(Extracted page text data)
BEGIN
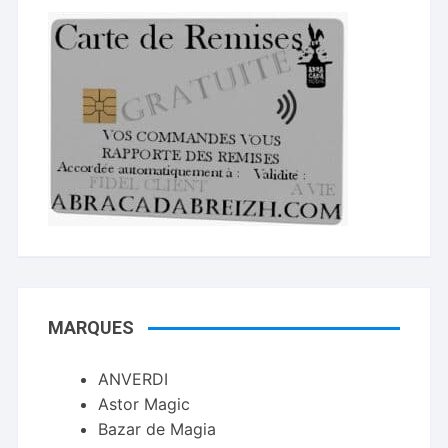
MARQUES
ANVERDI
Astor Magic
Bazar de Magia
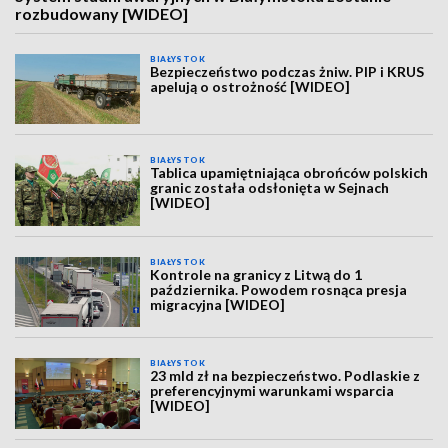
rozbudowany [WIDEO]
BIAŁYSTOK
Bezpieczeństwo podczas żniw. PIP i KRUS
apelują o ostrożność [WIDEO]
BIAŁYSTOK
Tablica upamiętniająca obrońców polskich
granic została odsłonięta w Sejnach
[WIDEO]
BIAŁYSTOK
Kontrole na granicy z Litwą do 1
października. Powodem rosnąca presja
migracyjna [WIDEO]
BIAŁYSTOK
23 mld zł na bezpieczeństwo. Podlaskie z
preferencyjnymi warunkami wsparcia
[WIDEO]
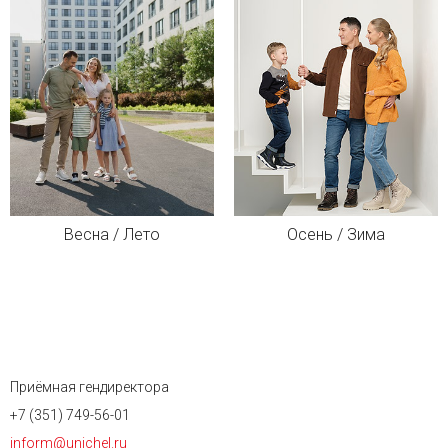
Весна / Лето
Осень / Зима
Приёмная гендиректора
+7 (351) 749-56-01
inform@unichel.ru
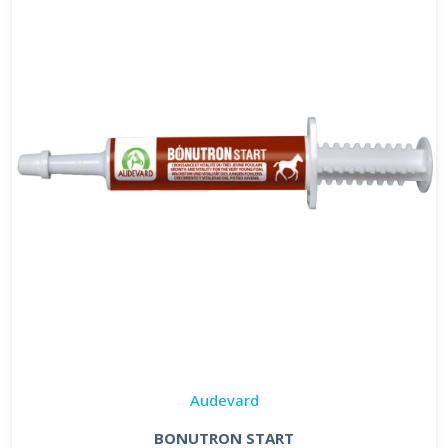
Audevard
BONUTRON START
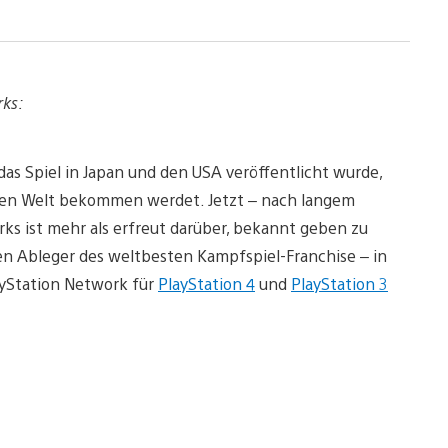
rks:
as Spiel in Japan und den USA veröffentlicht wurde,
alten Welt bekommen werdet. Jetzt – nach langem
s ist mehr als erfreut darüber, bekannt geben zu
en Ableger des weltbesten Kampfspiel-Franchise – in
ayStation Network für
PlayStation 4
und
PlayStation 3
END
BEGIN
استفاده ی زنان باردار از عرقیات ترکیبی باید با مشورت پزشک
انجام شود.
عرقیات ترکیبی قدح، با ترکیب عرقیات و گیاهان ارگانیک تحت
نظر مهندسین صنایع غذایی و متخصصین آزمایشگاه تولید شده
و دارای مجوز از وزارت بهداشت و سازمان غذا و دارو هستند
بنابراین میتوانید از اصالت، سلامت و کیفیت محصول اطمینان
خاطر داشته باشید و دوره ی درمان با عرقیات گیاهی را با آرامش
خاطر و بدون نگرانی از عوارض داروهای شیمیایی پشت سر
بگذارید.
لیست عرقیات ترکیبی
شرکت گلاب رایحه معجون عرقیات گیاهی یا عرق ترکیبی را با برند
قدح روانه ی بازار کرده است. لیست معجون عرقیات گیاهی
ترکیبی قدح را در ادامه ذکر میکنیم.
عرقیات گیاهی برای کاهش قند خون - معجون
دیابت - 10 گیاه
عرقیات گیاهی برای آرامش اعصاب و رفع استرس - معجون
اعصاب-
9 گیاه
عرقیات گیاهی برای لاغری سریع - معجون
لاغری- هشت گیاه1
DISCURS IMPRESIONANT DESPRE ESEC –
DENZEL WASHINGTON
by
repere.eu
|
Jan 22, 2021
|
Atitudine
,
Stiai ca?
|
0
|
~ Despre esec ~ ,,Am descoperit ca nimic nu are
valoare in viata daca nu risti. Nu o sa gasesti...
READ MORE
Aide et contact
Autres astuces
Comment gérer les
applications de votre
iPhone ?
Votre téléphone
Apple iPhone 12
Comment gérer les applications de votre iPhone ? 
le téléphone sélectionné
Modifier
END
BEGIN
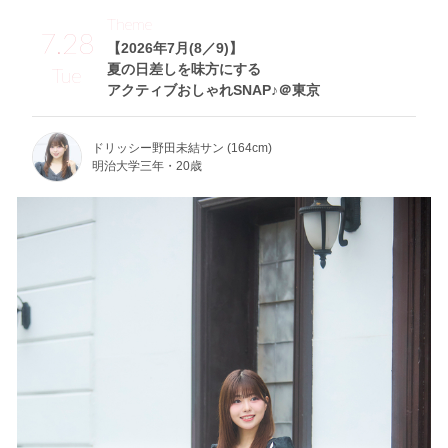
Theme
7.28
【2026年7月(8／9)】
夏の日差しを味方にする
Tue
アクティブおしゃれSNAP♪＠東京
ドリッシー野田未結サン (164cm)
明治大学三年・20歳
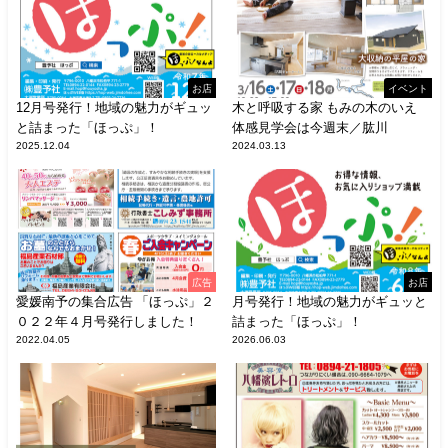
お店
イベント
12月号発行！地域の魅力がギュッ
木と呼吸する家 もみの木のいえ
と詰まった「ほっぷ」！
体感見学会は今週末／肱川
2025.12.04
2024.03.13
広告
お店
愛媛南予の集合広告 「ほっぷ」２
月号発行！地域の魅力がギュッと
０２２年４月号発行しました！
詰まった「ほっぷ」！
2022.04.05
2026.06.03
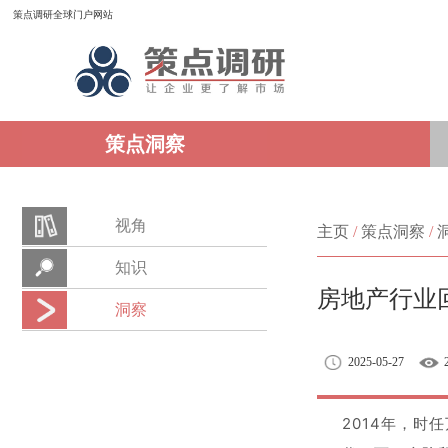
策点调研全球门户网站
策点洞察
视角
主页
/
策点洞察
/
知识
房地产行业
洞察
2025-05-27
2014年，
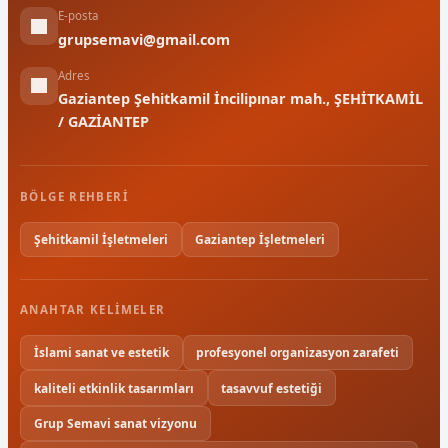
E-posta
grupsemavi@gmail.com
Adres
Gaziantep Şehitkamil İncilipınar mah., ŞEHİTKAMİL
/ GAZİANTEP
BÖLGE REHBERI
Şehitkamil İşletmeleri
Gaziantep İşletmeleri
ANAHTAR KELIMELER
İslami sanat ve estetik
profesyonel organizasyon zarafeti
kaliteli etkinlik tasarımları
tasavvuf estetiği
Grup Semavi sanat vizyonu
END
**Job**.
Lay out the lines of the extracted text as a Markdown table with the columns Row and Line, starting at the line that contains "Весна / Лето" and ending at the line that contains "PlayStation 3". Number each row, and leave out blank lines and the pictures.

**Completed task**.
| Row | Line |
|---|---|
| 1 | Весна / Лето |
| 2 | Осень / Зима |
| 3 | Приёмная гендиректора |
| 4 | +7 (351) 749-56-01 |
| 5 | inform@unichel.ru |
| 6 | Audevard |
| 7 | BONUTRON START |
| 8 | rks: |
| 9 | as Spiel in Japan und den USA veröffentlicht wurde, |
| 10 | alten Welt bekommen werdet. Jetzt – nach langem |
| 11 | s ist mehr als erfreut darüber, bekannt geben zu |
| 12 | en Ableger des weltbesten Kampfspiel-Franchise – in |
| 13 | ayStation Network für |
| 14 | PlayStation 4 |
| 15 | und |
| 16 | PlayStation 3 |